TEXTE FOURNI:
+++

Forte de son succès dans Suicide Squad qui lui offrait un rôle haut en couleur, Margot Robbie revient cette fois-ci sur le devant de la scène dans la peau d'un clown triste.


Le ton du film est très vite donné : langage cru, adresse directe au spectateur, bande-son dynamique, la mise en scène du récit est placée sous le signe de l'irrévérence, pour épouser le caractère houleux et bien trempé de son personnage. C'est donc avec un quatrième mur allègrement brisé et une ambiance musicale 80's que nous suivons l'essor artistique de cette jeune patineuse; un essor qui ne se défait pourtant jamais de son milieu natal défavorisé.

+++

ENTRÉES FOURNIES:

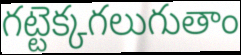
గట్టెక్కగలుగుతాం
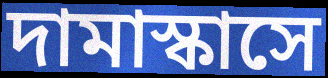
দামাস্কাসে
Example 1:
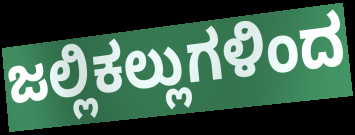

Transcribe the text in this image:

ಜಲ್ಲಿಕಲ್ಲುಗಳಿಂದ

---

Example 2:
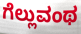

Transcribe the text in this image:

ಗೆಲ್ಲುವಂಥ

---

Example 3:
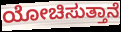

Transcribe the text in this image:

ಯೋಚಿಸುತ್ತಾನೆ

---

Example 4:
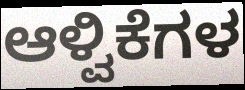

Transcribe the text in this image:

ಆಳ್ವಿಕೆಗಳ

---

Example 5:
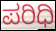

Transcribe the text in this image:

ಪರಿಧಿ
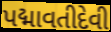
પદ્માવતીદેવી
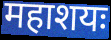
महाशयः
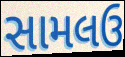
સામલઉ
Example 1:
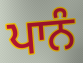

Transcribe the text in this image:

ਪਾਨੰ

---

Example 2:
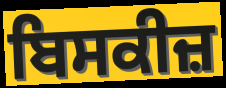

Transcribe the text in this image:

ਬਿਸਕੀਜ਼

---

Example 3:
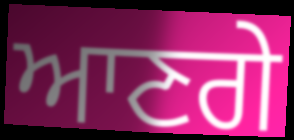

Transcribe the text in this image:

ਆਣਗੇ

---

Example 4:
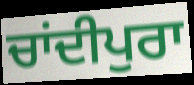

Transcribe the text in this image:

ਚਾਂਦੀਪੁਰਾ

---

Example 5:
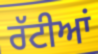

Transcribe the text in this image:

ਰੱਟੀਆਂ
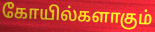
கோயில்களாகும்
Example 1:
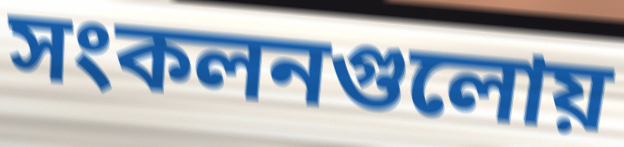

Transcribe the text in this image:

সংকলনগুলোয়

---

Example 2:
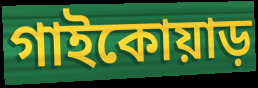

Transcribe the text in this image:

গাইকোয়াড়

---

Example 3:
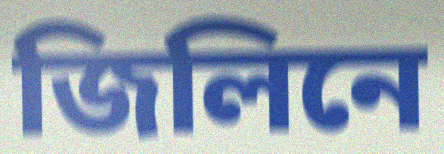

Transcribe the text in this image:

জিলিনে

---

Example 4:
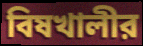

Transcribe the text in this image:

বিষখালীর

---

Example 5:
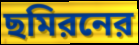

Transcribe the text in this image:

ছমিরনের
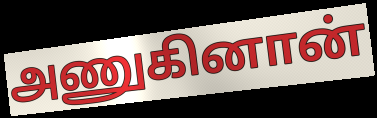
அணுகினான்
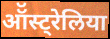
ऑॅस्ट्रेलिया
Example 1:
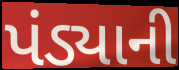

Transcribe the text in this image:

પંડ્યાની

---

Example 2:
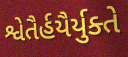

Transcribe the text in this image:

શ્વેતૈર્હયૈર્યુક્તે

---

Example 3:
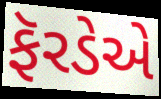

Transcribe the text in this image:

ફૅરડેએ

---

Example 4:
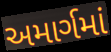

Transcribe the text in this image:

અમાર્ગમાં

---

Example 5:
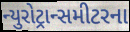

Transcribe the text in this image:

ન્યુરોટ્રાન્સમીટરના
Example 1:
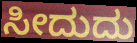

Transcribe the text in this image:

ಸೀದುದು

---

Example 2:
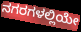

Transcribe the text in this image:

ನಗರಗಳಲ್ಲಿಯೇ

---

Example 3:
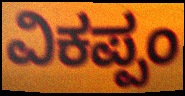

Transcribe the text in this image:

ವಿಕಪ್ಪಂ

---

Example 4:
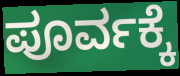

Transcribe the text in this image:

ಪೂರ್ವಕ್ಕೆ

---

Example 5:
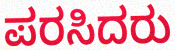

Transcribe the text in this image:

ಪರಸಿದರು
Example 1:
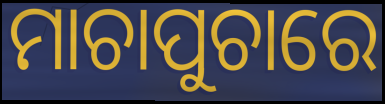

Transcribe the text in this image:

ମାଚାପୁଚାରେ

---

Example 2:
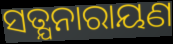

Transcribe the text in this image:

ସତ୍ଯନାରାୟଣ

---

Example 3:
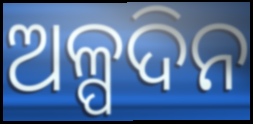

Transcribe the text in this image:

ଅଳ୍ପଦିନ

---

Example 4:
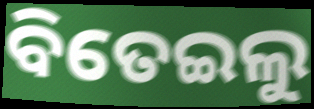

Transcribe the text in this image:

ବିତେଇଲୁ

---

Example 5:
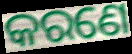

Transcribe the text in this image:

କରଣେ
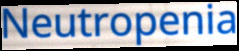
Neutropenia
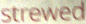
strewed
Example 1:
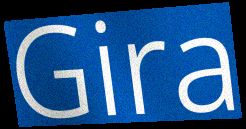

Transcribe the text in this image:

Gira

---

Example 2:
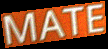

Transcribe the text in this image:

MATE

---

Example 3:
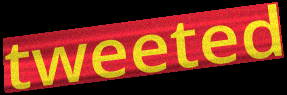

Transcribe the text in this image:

+++

CONSIGNES:
**a)** Dans la critique de film, relevez les procédés énumérés juste après « Le ton du film est très vite donné : ».
**b)** Poursuivez la critique de film après sa dernière phrase.
Les items constituent un matériau à part, indépendant de la critique de film.

RÉPONSES:
**a)** langage cru, adresse directe au spectateur, bande-son dynamique

**b)**
Passant d'une éducation sans affection avec une mère intraitable, à la relation nocive qu'elle entretient avec son mari et ses douteuses fréquentations, notre personnage patauge dans un misérabilisme ambiant. Le patinage constitue dès lors son unique porte de sortie, son envol vers la liberté. Une passion qui s'est développée au prix d'une enfance sacrifiée sur l'autel du perfectionnisme. Tonya encaisse de nombreux coups, tant sur le plan physique que psychologique, de la part de ses proches mais aussi d'une fédération fermant les yeux sur son talent sous couvert d'une mauvaise image: elle reste ainsi désespérément prisonnière de son appartenance sociale, dans une discipline du paraître qui entretient l'illusion de récompenser le seul mérite.


La première heure respecte les codes d'une success story classique, où le talent finit par éclater au grand jour pour resplendir de mille feux, et apporter les fruits d'une gloire éphémère.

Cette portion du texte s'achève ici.